Rupert Marshall-Luck
Rupert Marshall-Luck is a British violinist and musicologist.
After reading Music at Cambridge University, he was awarded a postgraduate scholarship to continue his studies with the eminent pedagogue Simon Fischer and thereafter won a Distinction for his degree of Master of Music. He now appears as soloist and recitalist at major festivals and venues throughout the UK as well as in France, Germany, the Netherlands, the Republic of Ireland, Switzerland and the USA. He is married to Em Marshall-Luck, the organiser of the English Music Festival.
Recordings
Marshall-Luck has made several recordings with the pianist Matthew Rickard of works by British composers for the label EM Records, his discs including World Première recordings of compositions written during the late nineteenth and early twentieth centuries and which, in many cases, he has himself edited for performance.

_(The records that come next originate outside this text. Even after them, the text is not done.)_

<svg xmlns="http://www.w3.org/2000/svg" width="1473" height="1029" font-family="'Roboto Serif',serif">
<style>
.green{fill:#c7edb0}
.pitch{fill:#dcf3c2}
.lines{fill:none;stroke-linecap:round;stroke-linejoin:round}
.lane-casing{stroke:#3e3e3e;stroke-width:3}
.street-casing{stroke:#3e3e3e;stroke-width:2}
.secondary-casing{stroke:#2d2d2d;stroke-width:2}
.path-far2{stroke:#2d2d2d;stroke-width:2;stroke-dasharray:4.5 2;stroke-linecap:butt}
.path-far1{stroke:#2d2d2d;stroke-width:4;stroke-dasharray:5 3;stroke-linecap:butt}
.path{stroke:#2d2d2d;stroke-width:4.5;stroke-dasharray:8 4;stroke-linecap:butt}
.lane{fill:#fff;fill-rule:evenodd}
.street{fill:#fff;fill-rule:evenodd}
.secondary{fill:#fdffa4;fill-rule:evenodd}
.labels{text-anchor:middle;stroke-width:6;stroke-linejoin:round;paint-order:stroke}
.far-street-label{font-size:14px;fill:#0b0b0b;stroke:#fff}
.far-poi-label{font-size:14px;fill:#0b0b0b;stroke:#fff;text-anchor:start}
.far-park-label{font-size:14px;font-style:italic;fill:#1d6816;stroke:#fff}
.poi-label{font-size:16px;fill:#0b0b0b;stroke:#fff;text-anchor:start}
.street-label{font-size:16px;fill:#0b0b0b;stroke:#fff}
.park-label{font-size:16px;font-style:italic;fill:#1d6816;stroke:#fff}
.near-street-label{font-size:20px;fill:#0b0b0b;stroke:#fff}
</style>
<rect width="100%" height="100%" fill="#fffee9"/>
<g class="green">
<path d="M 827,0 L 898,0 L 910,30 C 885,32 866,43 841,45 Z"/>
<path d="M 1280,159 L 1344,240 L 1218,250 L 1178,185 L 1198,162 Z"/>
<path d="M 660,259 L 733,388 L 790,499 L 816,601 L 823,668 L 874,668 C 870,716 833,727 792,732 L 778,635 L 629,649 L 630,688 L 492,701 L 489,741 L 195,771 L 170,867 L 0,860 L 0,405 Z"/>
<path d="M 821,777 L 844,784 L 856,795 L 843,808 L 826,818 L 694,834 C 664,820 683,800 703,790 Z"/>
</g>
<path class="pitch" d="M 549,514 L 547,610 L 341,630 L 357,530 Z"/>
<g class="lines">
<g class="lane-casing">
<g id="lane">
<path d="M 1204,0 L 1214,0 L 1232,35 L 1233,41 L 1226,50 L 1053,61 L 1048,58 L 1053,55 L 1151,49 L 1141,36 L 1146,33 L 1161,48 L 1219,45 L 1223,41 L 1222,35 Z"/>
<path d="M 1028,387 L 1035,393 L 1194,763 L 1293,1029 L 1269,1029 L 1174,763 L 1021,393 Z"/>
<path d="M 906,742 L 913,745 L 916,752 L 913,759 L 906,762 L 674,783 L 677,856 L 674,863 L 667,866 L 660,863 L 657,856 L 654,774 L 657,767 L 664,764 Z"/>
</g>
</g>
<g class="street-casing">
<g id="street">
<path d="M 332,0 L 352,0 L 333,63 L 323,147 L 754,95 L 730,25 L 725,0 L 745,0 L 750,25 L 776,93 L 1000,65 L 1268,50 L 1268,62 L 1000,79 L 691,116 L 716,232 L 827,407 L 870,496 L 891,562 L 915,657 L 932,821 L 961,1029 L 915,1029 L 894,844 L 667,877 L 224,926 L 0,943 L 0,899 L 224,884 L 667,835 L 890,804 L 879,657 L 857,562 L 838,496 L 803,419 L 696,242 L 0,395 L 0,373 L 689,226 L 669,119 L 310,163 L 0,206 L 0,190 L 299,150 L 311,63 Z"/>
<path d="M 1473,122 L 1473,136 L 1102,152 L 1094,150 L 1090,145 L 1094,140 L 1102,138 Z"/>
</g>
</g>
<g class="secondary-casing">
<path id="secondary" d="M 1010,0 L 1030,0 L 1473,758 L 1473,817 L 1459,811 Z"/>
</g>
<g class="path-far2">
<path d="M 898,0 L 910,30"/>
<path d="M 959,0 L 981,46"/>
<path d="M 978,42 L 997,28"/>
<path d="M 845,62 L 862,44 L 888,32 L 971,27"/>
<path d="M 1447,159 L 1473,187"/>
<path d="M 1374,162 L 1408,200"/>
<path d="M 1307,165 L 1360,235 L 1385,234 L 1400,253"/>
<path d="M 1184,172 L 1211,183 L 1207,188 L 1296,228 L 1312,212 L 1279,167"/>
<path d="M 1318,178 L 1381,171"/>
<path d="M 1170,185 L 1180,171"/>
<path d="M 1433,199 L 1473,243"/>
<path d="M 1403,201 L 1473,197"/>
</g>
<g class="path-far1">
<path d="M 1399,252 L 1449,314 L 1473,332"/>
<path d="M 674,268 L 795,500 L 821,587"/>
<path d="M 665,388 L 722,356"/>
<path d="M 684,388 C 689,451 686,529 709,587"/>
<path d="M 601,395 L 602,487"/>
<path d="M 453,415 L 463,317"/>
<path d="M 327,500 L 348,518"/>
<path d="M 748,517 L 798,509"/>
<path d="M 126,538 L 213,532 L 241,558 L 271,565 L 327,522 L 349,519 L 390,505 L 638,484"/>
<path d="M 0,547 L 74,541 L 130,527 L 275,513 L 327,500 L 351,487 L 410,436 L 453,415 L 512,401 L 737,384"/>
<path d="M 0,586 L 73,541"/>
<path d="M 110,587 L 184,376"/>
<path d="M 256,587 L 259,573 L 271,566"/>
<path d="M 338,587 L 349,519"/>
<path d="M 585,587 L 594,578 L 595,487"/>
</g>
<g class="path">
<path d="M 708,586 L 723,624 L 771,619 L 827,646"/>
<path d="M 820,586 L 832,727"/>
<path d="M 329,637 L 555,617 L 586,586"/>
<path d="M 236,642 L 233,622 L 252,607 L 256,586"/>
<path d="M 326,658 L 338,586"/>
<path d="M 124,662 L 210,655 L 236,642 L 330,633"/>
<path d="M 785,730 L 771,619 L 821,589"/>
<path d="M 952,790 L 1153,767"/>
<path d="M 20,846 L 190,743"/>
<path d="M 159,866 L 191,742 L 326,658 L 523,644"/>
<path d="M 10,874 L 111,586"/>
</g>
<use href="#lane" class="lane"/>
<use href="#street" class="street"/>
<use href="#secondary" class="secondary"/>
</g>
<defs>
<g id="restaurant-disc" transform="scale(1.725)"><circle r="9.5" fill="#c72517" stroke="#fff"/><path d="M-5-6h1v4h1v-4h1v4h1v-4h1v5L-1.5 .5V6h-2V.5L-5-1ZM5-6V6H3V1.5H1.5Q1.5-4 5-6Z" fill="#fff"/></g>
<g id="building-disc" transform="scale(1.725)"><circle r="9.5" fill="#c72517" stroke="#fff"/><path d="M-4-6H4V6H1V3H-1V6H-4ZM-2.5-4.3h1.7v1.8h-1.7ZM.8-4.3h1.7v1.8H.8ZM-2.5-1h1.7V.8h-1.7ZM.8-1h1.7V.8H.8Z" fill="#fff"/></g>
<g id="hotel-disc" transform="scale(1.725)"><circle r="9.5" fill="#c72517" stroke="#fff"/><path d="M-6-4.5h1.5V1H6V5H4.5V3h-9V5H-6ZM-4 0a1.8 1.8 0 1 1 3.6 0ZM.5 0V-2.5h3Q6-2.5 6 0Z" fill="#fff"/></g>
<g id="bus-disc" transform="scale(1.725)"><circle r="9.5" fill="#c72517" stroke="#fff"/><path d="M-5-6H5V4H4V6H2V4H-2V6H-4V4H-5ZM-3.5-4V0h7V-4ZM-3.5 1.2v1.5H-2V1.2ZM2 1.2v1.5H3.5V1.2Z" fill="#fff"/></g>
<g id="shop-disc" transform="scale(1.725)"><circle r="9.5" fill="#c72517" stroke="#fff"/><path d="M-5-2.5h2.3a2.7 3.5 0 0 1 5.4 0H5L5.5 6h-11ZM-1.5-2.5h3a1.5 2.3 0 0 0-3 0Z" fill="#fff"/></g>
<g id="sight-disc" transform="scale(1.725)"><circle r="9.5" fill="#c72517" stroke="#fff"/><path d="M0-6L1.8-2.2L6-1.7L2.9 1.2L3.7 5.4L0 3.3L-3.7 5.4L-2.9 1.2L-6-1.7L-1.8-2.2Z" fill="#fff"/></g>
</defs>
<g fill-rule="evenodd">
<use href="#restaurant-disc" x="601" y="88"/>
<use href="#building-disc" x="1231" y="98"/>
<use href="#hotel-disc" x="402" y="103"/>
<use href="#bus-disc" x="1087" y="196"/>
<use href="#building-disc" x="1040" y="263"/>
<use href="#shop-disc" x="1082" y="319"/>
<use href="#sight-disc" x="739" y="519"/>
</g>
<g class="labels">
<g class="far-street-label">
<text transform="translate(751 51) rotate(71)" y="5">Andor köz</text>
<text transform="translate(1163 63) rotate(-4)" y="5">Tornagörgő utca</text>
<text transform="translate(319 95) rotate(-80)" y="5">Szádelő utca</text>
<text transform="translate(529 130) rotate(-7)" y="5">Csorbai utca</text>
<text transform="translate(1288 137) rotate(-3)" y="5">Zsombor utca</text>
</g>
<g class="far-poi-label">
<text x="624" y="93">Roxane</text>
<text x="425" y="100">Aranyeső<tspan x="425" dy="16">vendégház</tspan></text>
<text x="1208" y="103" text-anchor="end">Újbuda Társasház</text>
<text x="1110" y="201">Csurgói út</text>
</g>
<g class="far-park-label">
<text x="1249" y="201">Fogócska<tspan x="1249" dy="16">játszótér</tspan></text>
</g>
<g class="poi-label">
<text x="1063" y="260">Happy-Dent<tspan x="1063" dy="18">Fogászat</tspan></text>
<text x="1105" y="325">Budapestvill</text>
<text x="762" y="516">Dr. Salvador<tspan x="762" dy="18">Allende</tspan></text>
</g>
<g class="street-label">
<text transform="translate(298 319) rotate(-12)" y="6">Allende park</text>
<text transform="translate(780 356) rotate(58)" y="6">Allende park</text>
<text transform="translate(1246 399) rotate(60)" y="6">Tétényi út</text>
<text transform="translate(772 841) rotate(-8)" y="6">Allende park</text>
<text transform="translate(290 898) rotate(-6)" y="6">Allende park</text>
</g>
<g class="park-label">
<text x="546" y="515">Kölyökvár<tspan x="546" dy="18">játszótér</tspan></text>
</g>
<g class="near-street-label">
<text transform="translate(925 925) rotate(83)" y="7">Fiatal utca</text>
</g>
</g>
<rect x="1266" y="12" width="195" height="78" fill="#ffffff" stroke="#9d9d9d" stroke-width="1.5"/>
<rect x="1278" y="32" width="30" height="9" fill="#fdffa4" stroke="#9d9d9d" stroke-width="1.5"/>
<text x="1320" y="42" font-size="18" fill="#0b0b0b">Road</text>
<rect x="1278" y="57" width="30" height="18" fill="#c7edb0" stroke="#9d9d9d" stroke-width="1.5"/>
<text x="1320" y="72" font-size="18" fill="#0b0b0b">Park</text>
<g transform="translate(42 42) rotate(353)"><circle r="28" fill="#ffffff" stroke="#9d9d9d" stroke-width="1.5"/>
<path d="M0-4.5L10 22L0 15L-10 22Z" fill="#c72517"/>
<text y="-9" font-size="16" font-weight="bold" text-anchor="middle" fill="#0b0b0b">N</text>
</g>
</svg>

These recordings have attracted much critical acclaim: his CDs of Violin Sonatas by Bliss, Walford Davies and York Bowen and of works for violin and piano by Elgar, Gurney and Sainsbury were both named as ‘Recordings of the Month’ by MusicWeb International; EMR CD001 was also commended by BBC Music Magazine: “Besides bombproof tuning and serious reserves of firepower, musicianship offers full-throated, gloss-free fullness of tone which would impress in any context”. His recording of Vaughan Williams’s Violin Sonata, Holst’s Five Pieces and Walford Davies’s Violin Sonata in E-flat was hailed by The Strad for its “deeply committed and discriminating performances... Marshall-Luck’s ability to spin cantabile lines with the subtlest of inflections pays dividends.”; whilst ‘Fanfare’ stated: “Marshall-Luck’s technique and intonation are flawless... each work is projected with knowing sensitivity and communicative expression.”He has also recorded a conspectus of the chamber music of John Pickard for Toccata Classics, which has also been well-received, International Record Review stating that “Rupert Marshall-Luck... proves as adept in an overtly contemporary idiom as in those of the early twentieth century with which he is most associated”; and Fanfare highlighting it as “a compact disc not to be missed”.